Assises Nationales de la Protection Juridique des Majeurs
Publié le 08 novembre 2017
Discours de Nicole BELLOUBET, garde des sceaux, ministre de la justice
Espace Reuilly, Paris 12ème
Mercredi 8 novembre 2017
Seul le prononcé fait foi
Madame et Monsieur les directeurs généraux,
Monsieur le président,
Mesdames, Messieurs,
Je me réjouis d’être présente à ces assises nationales : la protection des majeurs vulnérables est une question essentielle à mes yeux et vos assises proposent opportunément d’établir un bilan, 10 ans après, de la réforme intervenue en 2007 et d’envisager l’avenir.
Je suis donc très heureuse d’être présente pour l’ouverture de vos travaux, qui seront suivis avec beaucoup d’attention par la direction des affaires civiles et du sceau.
Le nombre de participants et la qualité des intervenants démontrent l’importance de cet événement, qui permettra jusqu’à demain soir des échanges nourris et riches.
L’interfédération élargie (CNAPE, FNAT, UNAPEI, UNAF, ANJI, ANDP, ANMJPM et FNMJPM) qui organise ces assises regroupe despartenaires reconnus et précieux des pouvoirs publics.
Je saisis donc l’occasion qui m’est ici donnée de rendre hommage au travail remarquable de tous ceux qui jour après jour, grâce à leur dévouement et avec toute leur énergie écoutent, accueillent et accompagnent les plus vulnérables d’entre nous et leur famille. Je veux saluer cet engagement dont je mesure le rôle essentiel et auquel je suis très sensible.
La protection juridique des majeurs concernait, en 2005, 700 000 personnes. En 2016, elles étaient 725 000 [1]. L’objectif premier de la loi de 2007, tendant à contenir la croissance du nombre de mesures, a donc été atteint malgré l’accélération du vieillissement de la population dans cet intervalle. Force est toutefois de constater que le nombre de mesures prononcées n’a pas diminué, contrairement à ce qui était attendu.
S’il existe un consensus général sur la qualité de la réforme de 2007, qui a constitué un indéniable progrès sur le plan des droits des majeurs protégés, sa mise en œuvre appelle néanmoins des questions, à l’image des rapports respectifs de la Cour des comptes et du Défenseur des droits en septembre 2016. Au terme de ces dix années, nous devons donc réfléchir à des évolutions.

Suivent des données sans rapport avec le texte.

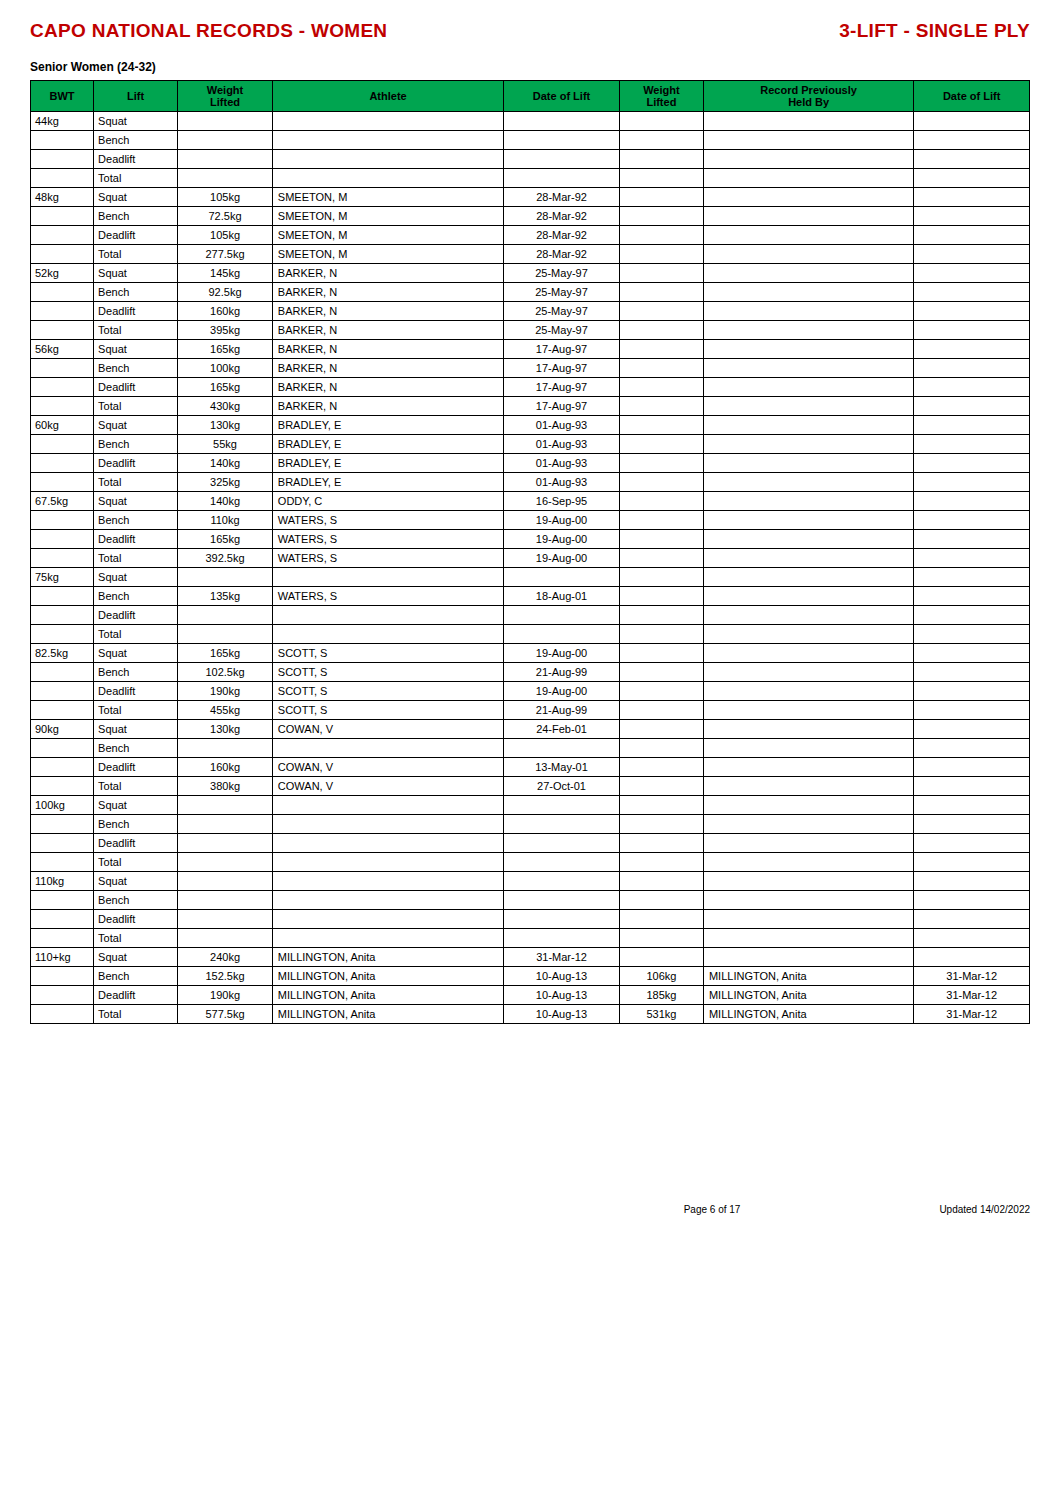CAPO NATIONAL RECORDS - WOMEN
3-LIFT - SINGLE PLY
Senior Women (24-32)
| BWT | Lift | Weight Lifted | Athlete | Date of Lift | Weight Lifted | Record Previously Held By | Date of Lift |
| --- | --- | --- | --- | --- | --- | --- | --- |
| 44kg | Squat | | | | | | |
| | Bench | | | | | | |
| | Deadlift | | | | | | |
| | Total | | | | | | |
| 48kg | Squat | 105kg | SMEETON, M | 28-Mar-92 | | | |
| | Bench | 72.5kg | SMEETON, M | 28-Mar-92 | | | |
| | Deadlift | 105kg | SMEETON, M | 28-Mar-92 | | | |
| | Total | 277.5kg | SMEETON, M | 28-Mar-92 | | | |
| 52kg | Squat | 145kg | BARKER, N | 25-May-97 | | | |
| | Bench | 92.5kg | BARKER, N | 25-May-97 | | | |
| | Deadlift | 160kg | BARKER, N | 25-May-97 | | | |
| | Total | 395kg | BARKER, N | 25-May-97 | | | |
| 56kg | Squat | 165kg | BARKER, N | 17-Aug-97 | | | |
| | Bench | 100kg | BARKER, N | 17-Aug-97 | | | |
| | Deadlift | 165kg | BARKER, N | 17-Aug-97 | | | |
| | Total | 430kg | BARKER, N | 17-Aug-97 | | | |
| 60kg | Squat | 130kg | BRADLEY, E | 01-Aug-93 | | | |
| | Bench | 55kg | BRADLEY, E | 01-Aug-93 | | | |
| | Deadlift | 140kg | BRADLEY, E | 01-Aug-93 | | | |
| | Total | 325kg | BRADLEY, E | 01-Aug-93 | | | |
| 67.5kg | Squat | 140kg | ODDY, C | 16-Sep-95 | | | |
| | Bench | 110kg | WATERS, S | 19-Aug-00 | | | |
| | Deadlift | 165kg | WATERS, S | 19-Aug-00 | | | |
| | Total | 392.5kg | WATERS, S | 19-Aug-00 | | | |
| 75kg | Squat | | | | | | |
| | Bench | 135kg | WATERS, S | 18-Aug-01 | | | |
| | Deadlift | | | | | | |
| | Total | | | | | | |
| 82.5kg | Squat | 165kg | SCOTT, S | 19-Aug-00 | | | |
| | Bench | 102.5kg | SCOTT, S | 21-Aug-99 | | | |
| | Deadlift | 190kg | SCOTT, S | 19-Aug-00 | | | |
| | Total | 455kg | SCOTT, S | 21-Aug-99 | | | |
| 90kg | Squat | 130kg | COWAN, V | 24-Feb-01 | | | |
| | Bench | | | | | | |
| | Deadlift | 160kg | COWAN, V | 13-May-01 | | | |
| | Total | 380kg | COWAN, V | 27-Oct-01 | | | |
| 100kg | Squat | | | | | | |
| | Bench | | | | | | |
| | Deadlift | | | | | | |
| | Total | | | | | | |
| 110kg | Squat | | | | | | |
| | Bench | | | | | | |
| | Deadlift | | | | | | |
| | Total | | | | | | |
| 110+kg | Squat | 240kg | MILLINGTON, Anita | 31-Mar-12 | | | |
| | Bench | 152.5kg | MILLINGTON, Anita | 10-Aug-13 | 106kg | MILLINGTON, Anita | 31-Mar-12 |
| | Deadlift | 190kg | MILLINGTON, Anita | 10-Aug-13 | 185kg | MILLINGTON, Anita | 31-Mar-12 |
| | Total | 577.5kg | MILLINGTON, Anita | 10-Aug-13 | 531kg | MILLINGTON, Anita | 31-Mar-12 |
Page 6 of 17
Updated 14/02/2022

Afin de disposer d’éléments précis sur les conditions réelles d’application la loi et sur les publics concernés, d’anticiper les contraintes auxquelles nous devrons faire face, une enquête a été réalisée par le ministère de la justice. L’ensemble des tribunaux d’instance du territoire ont transmis une copie des décisions relatives à l’activité des services des tutelles rendues au cours du mois d’octobre 2015. Au final, 57 583 décisions ont été reçues par le service statistique de la chancellerie.
Les résultats définitifs de cette étude seront publiés au début de l’année 2018 mais je peux déjà vous annoncer qu’elle donne des indications particulièrement éclairantes sur les profils des personnes bénéficiant d’une mesure de protection et sur leurs conditions de vie, qui apparaissent précaires.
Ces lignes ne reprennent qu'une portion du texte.